Within a short period of time, that word ‘befriending’ was to reappear again in my life when I got a lovely phone call from a man called Tom McCann, who works as a dementia nurse specialist with the Western Alzheimers Association. Tom told me that he and his colleagues had commenced their very own ‘Befriending Service’ in counties Roscommon, Galway and Mayo in 2019. The aim of the service was to support people living with dementia.

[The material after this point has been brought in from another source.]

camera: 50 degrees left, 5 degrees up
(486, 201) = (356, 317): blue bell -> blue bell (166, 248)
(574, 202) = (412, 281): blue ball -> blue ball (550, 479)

This was achieved via the provision of companionship through a weekly volunteer visit to the home of somebody with dementia.

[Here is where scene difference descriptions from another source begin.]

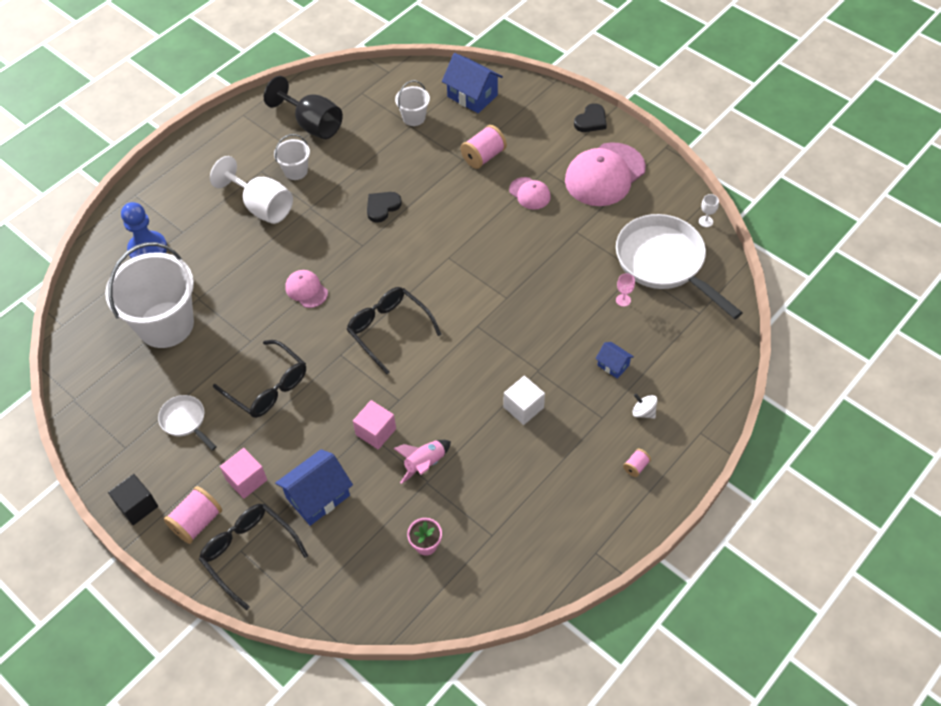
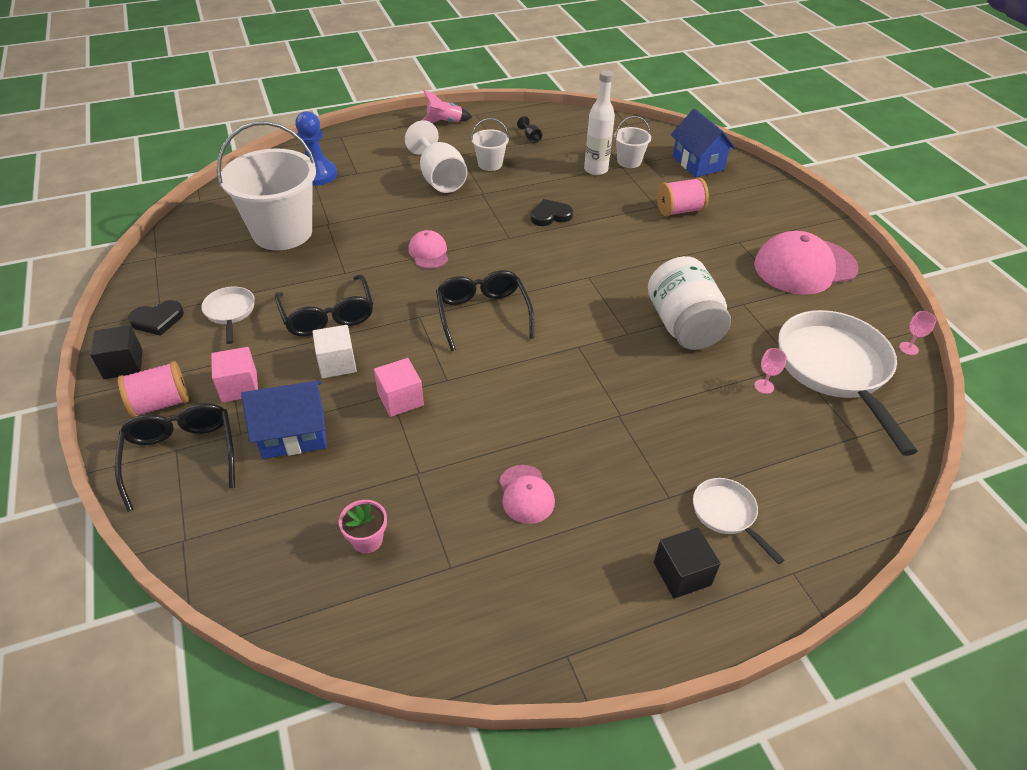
camera: 25 degrees right, 10 degrees down
(312, 124) = (530, 138): black goblet -> black goblet, size x0.40
(391, 139) = (596, 170): none -> white bottle
(425, 464) = (428, 453): pink rocket -> pink rocket (444, 122)
(523, 407) = (579, 445): white cube -> white cube (337, 363)
(529, 193) = (710, 254): pink cap -> pink cap (526, 494)
(542, 272) = (683, 325): none -> white jar
(591, 121) = (814, 218): black heart -> black heart (157, 320)
(613, 365) = (715, 447): blue house -> none
(636, 467) = (682, 573): pink spool -> black cube
(643, 412) = (726, 514): white spinning top -> white pan
(705, 221) = (908, 348): white goblet -> pink goblet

The service was designed to lessen the impact that social isolation or loneliness has on both physical and mental health, improve the quality of life and promote independence of the person living with dementia, and, crucially, it also provides an opportunity for the primary carer in some of these homes to have a well-earned break.
All the befrienders in the service are volunteers who receive no payment. They are provided with training and are Garda-vetted. To make it all work well, befrienders are matched with people who have similar interests such as card playing, farming, walking or cycling. When you think about it, it’s a really smart idea and one we should all support.
Currently there are approximately 50 volunteer befrienders operating in the three counties. The aim is to increase this number over the coming 12 months – especially here in County Roscommon. The feedback from service recipients is extraordinary, with many outlining how they look forward to the weekly visit of the befriender above everything else in the week. Likewise, many befrienders express their belief that they get as much if not more intrinsic satisfaction from their own role as that enjoyed by the recipient.
It really is an initiative that is deserving of our support. I wrote a column last year on the great work also being done by the Roscommon Dementia Alliance Group in this general area. If you have a few hours to spare once a week, and would be interested in obtaining more information about the role of a befriender, please contact Tom McCann, Dementia Nurse Specialist, Western Alzheimers on 087 1930233 (or email firstname.lastname@example.org). Or you can write to the boss – Pat Holmes, CEO, Western Alzheimers, Ballindine, Claremorris, Co. Mayo F12 PY99 www.westernalzheimers.ie
At the end of the day it is to be hoped that progressive initiatives such as this that were born in the desperate days of the pandemic will actually give us a positive legacy from this period in our history – and stay with us for years to come.